Is he talking about the same people in vv4-7 as in vv1-3?  Probably.  Main message: don't be comfortable; contrary to the view in throughout the O.T., it is not enough just to trust God.  God has declared a holy war against Israel with Amos, so trust in God would be foolish by them then.  But in referring to being comfortable, Amos could be referring to: don't be comfortable at the expense of others whom you are taking from too much.  

2/2/96: Lecture

Prophesy:
It is a statement in a certain form; Herbrew form: peotry.  An oracle has a five-part structure:  First, , a messenger formula: Thus says the LORD. 2. An indictment: what is wrong--a listing of sins. 3. Therefore, or Because.  A turning phrase from of the past to what is going to happen. 4. Judgement. 5. Conclusion: Thus says the LORD.  This is a form that is uncommon in its totality in the text.  Most oracles have only some of these parts explicit.   Also, sometimes the order is turned around.  For instance, judgment first.  Sometimes there is a judgment without an indictment. Sometimes there is an indictment without a judgement.  But, knowing that an oracle is basically about sin and judgment can help in reading actual oracles.  Oracles are also known by their image.  Often the indictment and judgment are connected in some way by an image.
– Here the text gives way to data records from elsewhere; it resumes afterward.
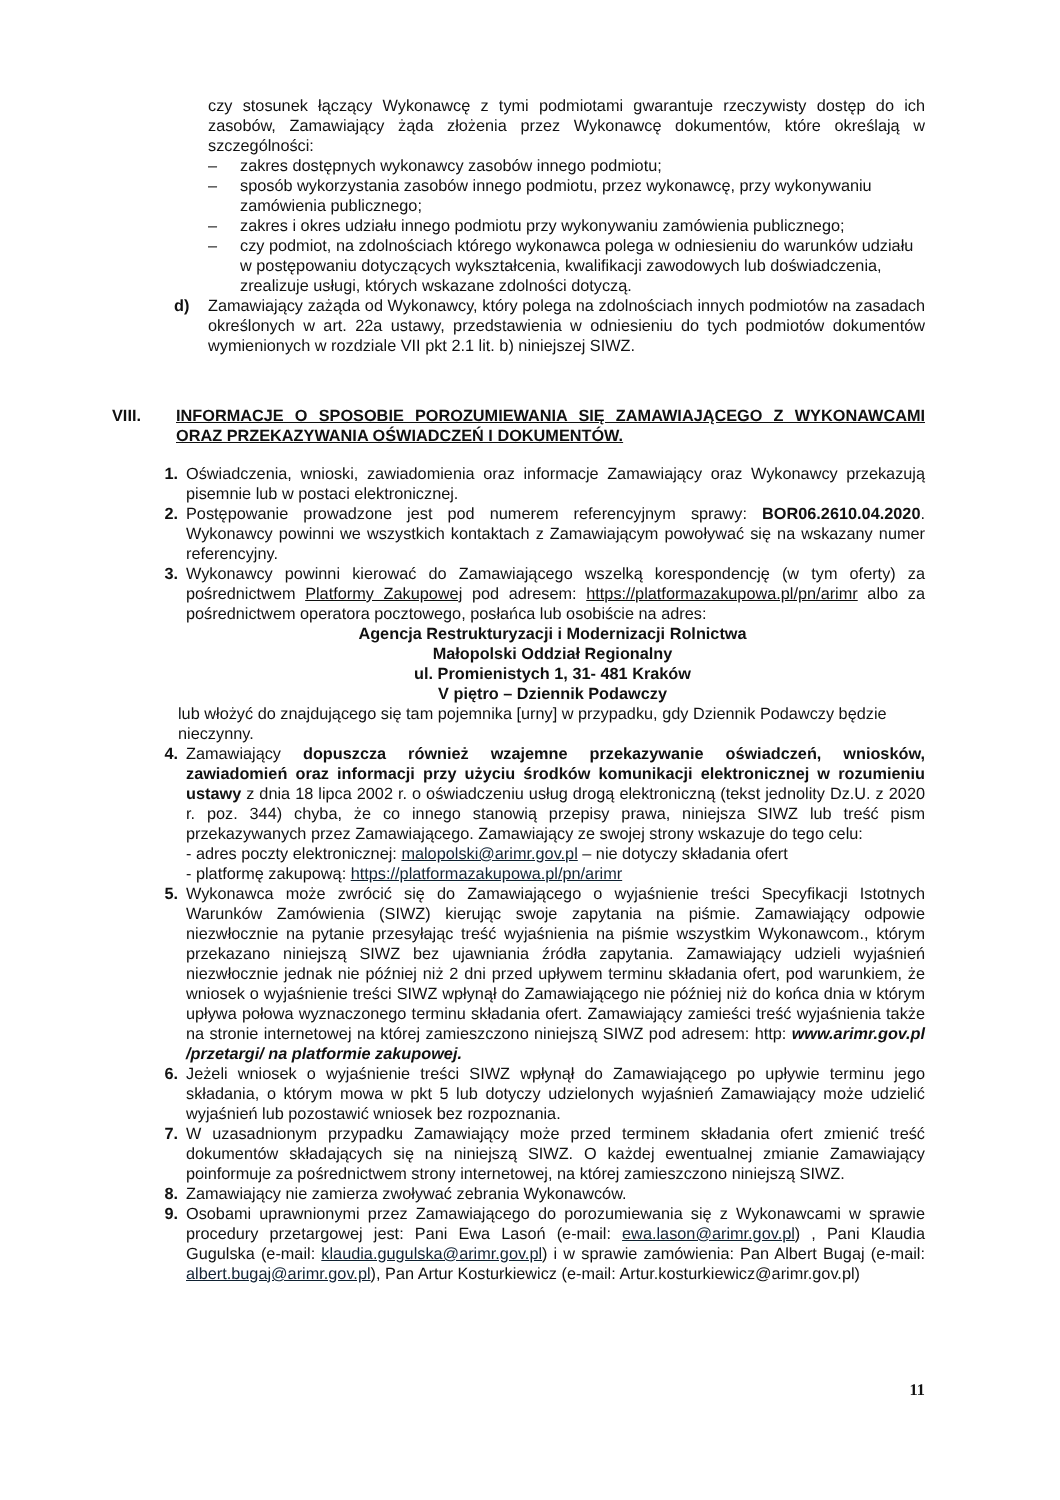czy stosunek łączący Wykonawcę z tymi podmiotami gwarantuje rzeczywisty dostęp do ich zasobów, Zamawiający żąda złożenia przez Wykonawcę dokumentów, które określają w szczególności:
– zakres dostępnych wykonawcy zasobów innego podmiotu;
– sposób wykorzystania zasobów innego podmiotu, przez wykonawcę, przy wykonywaniu zamówienia publicznego;
– zakres i okres udziału innego podmiotu przy wykonywaniu zamówienia publicznego;
– czy podmiot, na zdolnościach którego wykonawca polega w odniesieniu do warunków udziału w postępowaniu dotyczących wykształcenia, kwalifikacji zawodowych lub doświadczenia, zrealizuje usługi, których wskazane zdolności dotyczą.
d) Zamawiający zażąda od Wykonawcy, który polega na zdolnościach innych podmiotów na zasadach określonych w art. 22a ustawy, przedstawienia w odniesieniu do tych podmiotów dokumentów wymienionych w rozdziale VII pkt 2.1 lit. b) niniejszej SIWZ.
VIII. INFORMACJE O SPOSOBIE POROZUMIEWANIA SIĘ ZAMAWIAJĄCEGO Z WYKONAWCAMI ORAZ PRZEKAZYWANIA OŚWIADCZEŃ I DOKUMENTÓW.
1. Oświadczenia, wnioski, zawiadomienia oraz informacje Zamawiający oraz Wykonawcy przekazują pisemnie lub w postaci elektronicznej.
2. Postępowanie prowadzone jest pod numerem referencyjnym sprawy: BOR06.2610.04.2020. Wykonawcy powinni we wszystkich kontaktach z Zamawiającym powoływać się na wskazany numer referencyjny.
3. Wykonawcy powinni kierować do Zamawiającego wszelką korespondencję (w tym oferty) za pośrednictwem Platformy Zakupowej pod adresem: https://platformazakupowa.pl/pn/arimr albo za pośrednictwem operatora pocztowego, posłańca lub osobiście na adres:
Agencja Restrukturyzacji i Modernizacji Rolnictwa
Małopolski Oddział Regionalny
ul. Promienistych 1, 31- 481 Kraków
V piętro – Dziennik Podawczy
lub włożyć do znajdującego się tam pojemnika [urny] w przypadku, gdy Dziennik Podawczy będzie nieczynny.
4. Zamawiający dopuszcza również wzajemne przekazywanie oświadczeń, wniosków, zawiadomień oraz informacji przy użyciu środków komunikacji elektronicznej w rozumieniu ustawy z dnia 18 lipca 2002 r. o oświadczeniu usług drogą elektroniczną (tekst jednolity Dz.U. z 2020 r. poz. 344) chyba, że co innego stanowią przepisy prawa, niniejsza SIWZ lub treść pism przekazywanych przez Zamawiającego. Zamawiający ze swojej strony wskazuje do tego celu:
- adres poczty elektronicznej: malopolski@arimr.gov.pl – nie dotyczy składania ofert
- platformę zakupową: https://platformazakupowa.pl/pn/arimr
5. Wykonawca może zwrócić się do Zamawiającego o wyjaśnienie treści Specyfikacji Istotnych Warunków Zamówienia (SIWZ) kierując swoje zapytania na piśmie. Zamawiający odpowie niezwłocznie na pytanie przesyłając treść wyjaśnienia na piśmie wszystkim Wykonawcom., którym przekazano niniejszą SIWZ bez ujawniania źródła zapytania. Zamawiający udzieli wyjaśnień niezwłocznie jednak nie później niż 2 dni przed upływem terminu składania ofert, pod warunkiem, że wniosek o wyjaśnienie treści SIWZ wpłynął do Zamawiającego nie później niż do końca dnia w którym upływa połowa wyznaczonego terminu składania ofert. Zamawiający zamieści treść wyjaśnienia także na stronie internetowej na której zamieszczono niniejszą SIWZ pod adresem: http: www.arimr.gov.pl /przetargi/ na platformie zakupowej.
6. Jeżeli wniosek o wyjaśnienie treści SIWZ wpłynął do Zamawiającego po upływie terminu jego składania, o którym mowa w pkt 5 lub dotyczy udzielonych wyjaśnień Zamawiający może udzielić wyjaśnień lub pozostawić wniosek bez rozpoznania.
7. W uzasadnionym przypadku Zamawiający może przed terminem składania ofert zmienić treść dokumentów składających się na niniejszą SIWZ. O każdej ewentualnej zmianie Zamawiający poinformuje za pośrednictwem strony internetowej, na której zamieszczono niniejszą SIWZ.
8. Zamawiający nie zamierza zwoływać zebrania Wykonawców.
9. Osobami uprawnionymi przez Zamawiającego do porozumiewania się z Wykonawcami w sprawie procedury przetargowej jest: Pani Ewa Lasoń (e-mail: ewa.lason@arimr.gov.pl) , Pani Klaudia Gugulska (e-mail: klaudia.gugulska@arimr.gov.pl) i w sprawie zamówienia: Pan Albert Bugaj (e-mail: albert.bugaj@arimr.gov.pl), Pan Artur Kosturkiewicz (e-mail: Artur.kosturkiewicz@arimr.gov.pl)
11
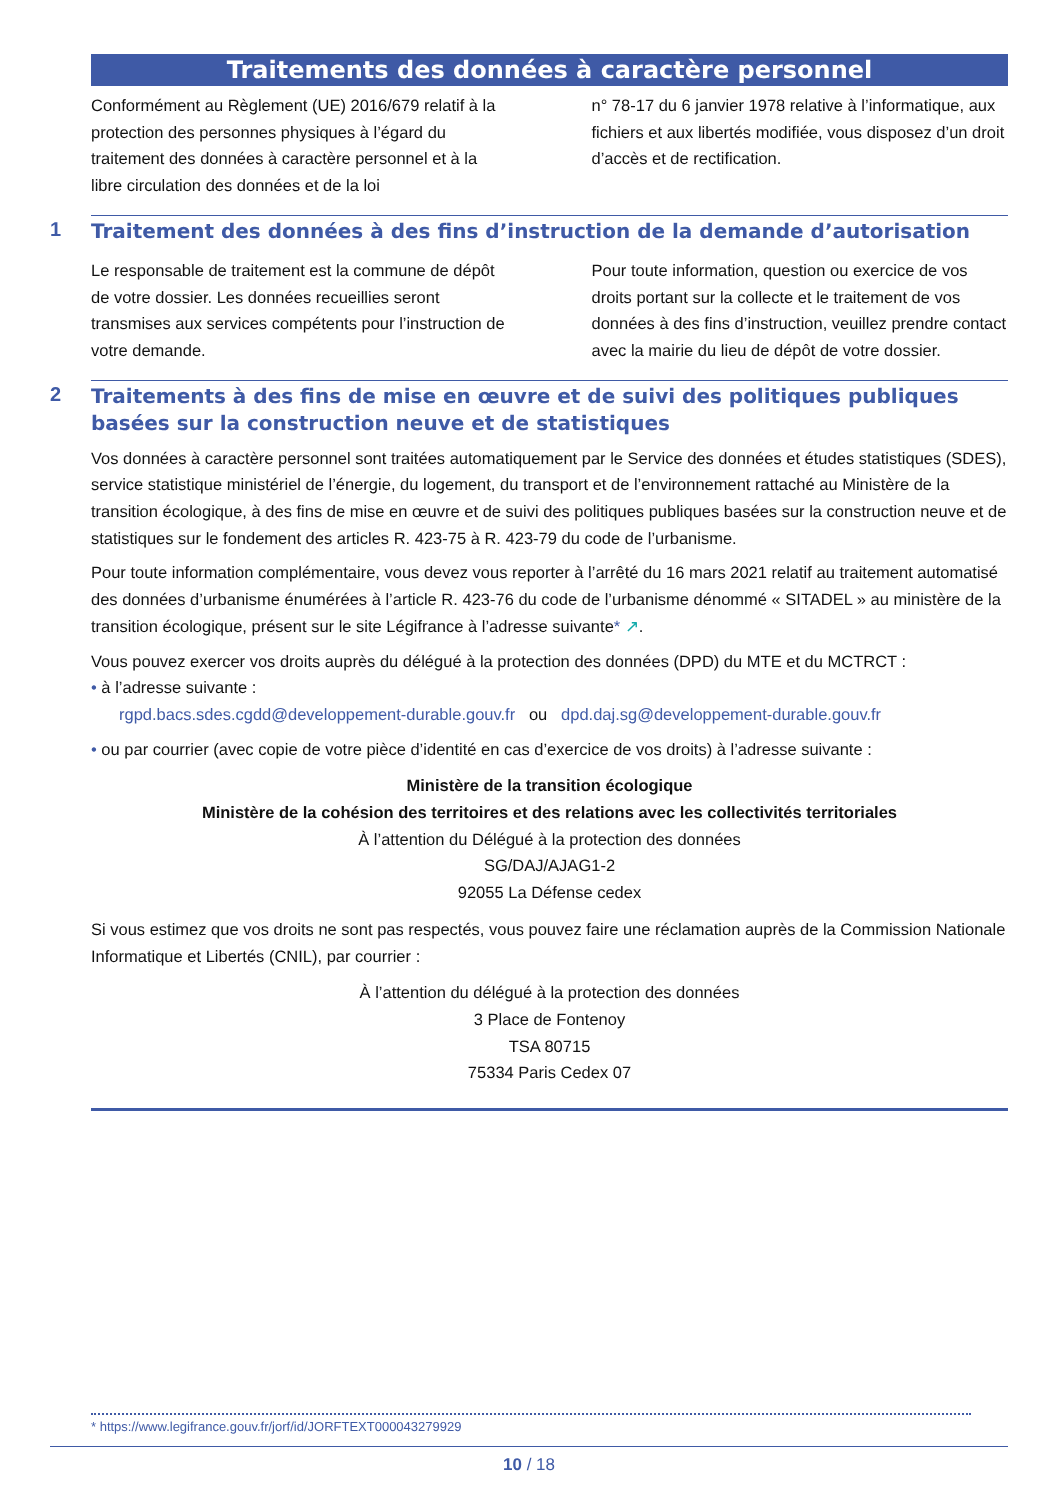Traitements des données à caractère personnel
Conformément au Règlement (UE) 2016/679 relatif à la protection des personnes physiques à l’égard du traitement des données à caractère personnel et à la libre circulation des données et de la loi
n° 78-17 du 6 janvier 1978 relative à l’informatique, aux fichiers et aux libertés modifiée, vous disposez d’un droit d’accès et de rectification.
1
Traitement des données à des fins d’instruction de la demande d’autorisation
Le responsable de traitement est la commune de dépôt de votre dossier. Les données recueillies seront transmises aux services compétents pour l’instruction de votre demande.
Pour toute information, question ou exercice de vos droits portant sur la collecte et le traitement de vos données à des fins d’instruction, veuillez prendre contact avec la mairie du lieu de dépôt de votre dossier.
2
Traitements à des fins de mise en œuvre et de suivi des politiques publiques basées sur la construction neuve et de statistiques
Vos données à caractère personnel sont traitées automatiquement par le Service des données et études statistiques (SDES), service statistique ministériel de l’énergie, du logement, du transport et de l’environnement rattaché au Ministère de la transition écologique, à des fins de mise en œuvre et de suivi des politiques publiques basées sur la construction neuve et de statistiques sur le fondement des articles R. 423-75 à R. 423-79 du code de l’urbanisme.
Pour toute information complémentaire, vous devez vous reporter à l’arrêté du 16 mars 2021 relatif au traitement automatisé des données d’urbanisme énumérées à l’article R. 423-76 du code de l’urbanisme dénommé « SITADEL » au ministère de la transition écologique, présent sur le site Légifrance à l’adresse suivante* ↗.
Vous pouvez exercer vos droits auprès du délégué à la protection des données (DPD) du MTE et du MCTRCT :
• à l’adresse suivante :
rgpd.bacs.sdes.cgdd@developpement-durable.gouv.fr ou dpd.daj.sg@developpement-durable.gouv.fr
• ou par courrier (avec copie de votre pièce d’identité en cas d’exercice de vos droits) à l’adresse suivante :
Ministère de la transition écologique
Ministère de la cohésion des territoires et des relations avec les collectivités territoriales
À l’attention du Délégué à la protection des données
SG/DAJ/AJAG1-2
92055 La Défense cedex
Si vous estimez que vos droits ne sont pas respectés, vous pouvez faire une réclamation auprès de la Commission Nationale Informatique et Libertés (CNIL), par courrier :
À l’attention du délégué à la protection des données
3 Place de Fontenoy
TSA 80715
75334 Paris Cedex 07
* https://www.legifrance.gouv.fr/jorf/id/JORFTEXT000043279929
10 / 18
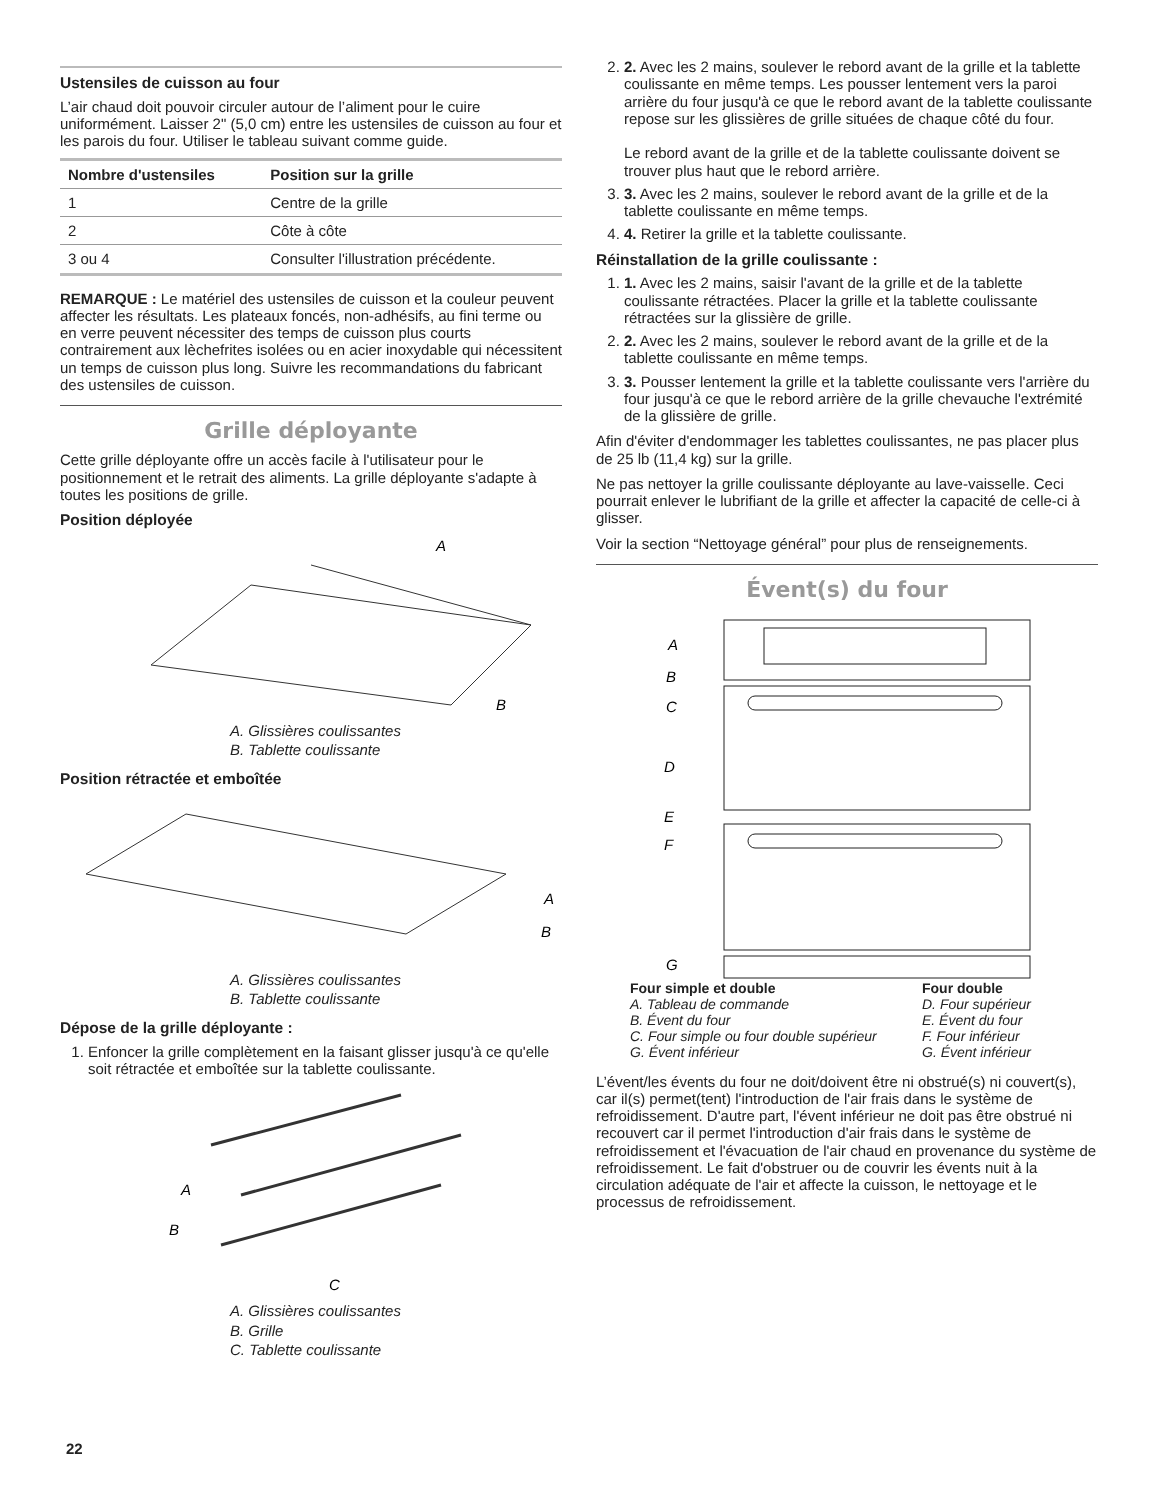Ustensiles de cuisson au four
L’air chaud doit pouvoir circuler autour de l’aliment pour le cuire uniformément. Laisser 2" (5,0 cm) entre les ustensiles de cuisson au four et les parois du four. Utiliser le tableau suivant comme guide.
| Nombre d'ustensiles | Position sur la grille |
| --- | --- |
| 1 | Centre de la grille |
| 2 | Côte à côte |
| 3 ou 4 | Consulter l'illustration précédente. |
REMARQUE : Le matériel des ustensiles de cuisson et la couleur peuvent affecter les résultats. Les plateaux foncés, non-adhésifs, au fini terme ou en verre peuvent nécessiter des temps de cuisson plus courts contrairement aux lèchefrites isolées ou en acier inoxydable qui nécessitent un temps de cuisson plus long. Suivre les recommandations du fabricant des ustensiles de cuisson.
Grille déployante
Cette grille déployante offre un accès facile à l'utilisateur pour le positionnement et le retrait des aliments. La grille déployante s'adapte à toutes les positions de grille.
Position déployée
A
B
A. Glissières coulissantes
B. Tablette coulissante
Position rétractée et emboîtée
A
B
A. Glissières coulissantes
B. Tablette coulissante
Dépose de la grille déployante :
1. Enfoncer la grille complètement en la faisant glisser jusqu'à ce qu'elle soit rétractée et emboîtée sur la tablette coulissante.
A
B
C
A. Glissières coulissantes
B. Grille
C. Tablette coulissante
2. 2. Avec les 2 mains, soulever le rebord avant de la grille et la tablette coulissante en même temps. Les pousser lentement vers la paroi arrière du four jusqu'à ce que le rebord avant de la tablette coulissante repose sur les glissières de grille situées de chaque côté du four.
Le rebord avant de la grille et de la tablette coulissante doivent se trouver plus haut que le rebord arrière.
3. 3. Avec les 2 mains, soulever le rebord avant de la grille et de la tablette coulissante en même temps.
4. 4. Retirer la grille et la tablette coulissante.
Réinstallation de la grille coulissante :
1. 1. Avec les 2 mains, saisir l'avant de la grille et de la tablette coulissante rétractées. Placer la grille et la tablette coulissante rétractées sur la glissière de grille.
2. 2. Avec les 2 mains, soulever le rebord avant de la grille et de la tablette coulissante en même temps.
3. 3. Pousser lentement la grille et la tablette coulissante vers l'arrière du four jusqu'à ce que le rebord arrière de la grille chevauche l'extrémité de la glissière de grille.
Afin d'éviter d'endommager les tablettes coulissantes, ne pas placer plus de 25 lb (11,4 kg) sur la grille.
Ne pas nettoyer la grille coulissante déployante au lave-vaisselle. Ceci pourrait enlever le lubrifiant de la grille et affecter la capacité de celle-ci à glisser.
Voir la section “Nettoyage général” pour plus de renseignements.
Évent(s) du four
A
B
C
D
E
F
G
Four simple et double
A. Tableau de commande
B. Évent du four
C. Four simple ou four double supérieur
G. Évent inférieur
Four double
D. Four supérieur
E. Évent du four
F. Four inférieur
G. Évent inférieur
L’évent/les évents du four ne doit/doivent être ni obstrué(s) ni couvert(s), car il(s) permet(tent) l'introduction de l'air frais dans le système de refroidissement. D'autre part, l'évent inférieur ne doit pas être obstrué ni recouvert car il permet l'introduction d'air frais dans le système de refroidissement et l'évacuation de l'air chaud en provenance du système de refroidissement. Le fait d'obstruer ou de couvrir les évents nuit à la circulation adéquate de l'air et affecte la cuisson, le nettoyage et le processus de refroidissement.
22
So, exegesis of oracles: look at how the oracle coheres in its form and content.  Therefore, we can tell where the conclusion is, looking at form and image-content.
Hosea 11:

v. 1refers to Exodus.  Hosea wants to show that God is the God not only of fertility but of history as well.  Image: parent and child.  Later, Hosea uses the husband wife image.  v. 2: calling and going away.  This fits with the image of parent-child dynamics.  v.3: They don't know that it was the LORD that has been working in their history.  Image: a child not realizing that the parent had taken care of him. v. 4: I fed them: a new image: the people are like oxen.  v. 4 develops v. 3, but a break in image perhaps, unless a Hebrew work means child instead of yoke.  v. 5: refers back to Egypt, thus back to v. 1.  Is this a closed section.  v. 6: image is of violence.  A change of image.  v. 7: image: the child does not return, if one continues with the child sense of the Hebrew word ' l.  Where is the judgment?  They do it themselves in going away.  In Hebrew, 'jealosy' has a good connotation to a point: it shows a desire to take care of someone else.  God wants to take care of them, but they won't return.  v. 8:  Image: repentence; God's heart is turned.  This is a shift from v.7 which is dismal.  Shub: to turn; to do again.  So there is a break from v. 7 to v. 8.  Suddenly, a shift from anger to compassion.  It is almost like a prophet had said that Israel would be destroyed but it was not, and Hosea is saying that this difference was not due to the prophet being wrong but was due to God changing His mind.  The criterion of accurate prediction for the legitimacy of a prophet is thus suspect as it may have been used (and abused).  But, vv. 10 and 11: the people will come back to return to God. A return from exile.  So, we have judgment and then a turn to compassion and then a return.  But, Israel did not historically return; they stayed in Assyria.  So, the oracle didn't happen.  But one can reinterpret an oracle to apply to another place (Judea did return). So, some versons have Ch. 12:1-2 includedin this oracle because in it Judea is included explicitly.  A redactor trying to show that the prediction had come true.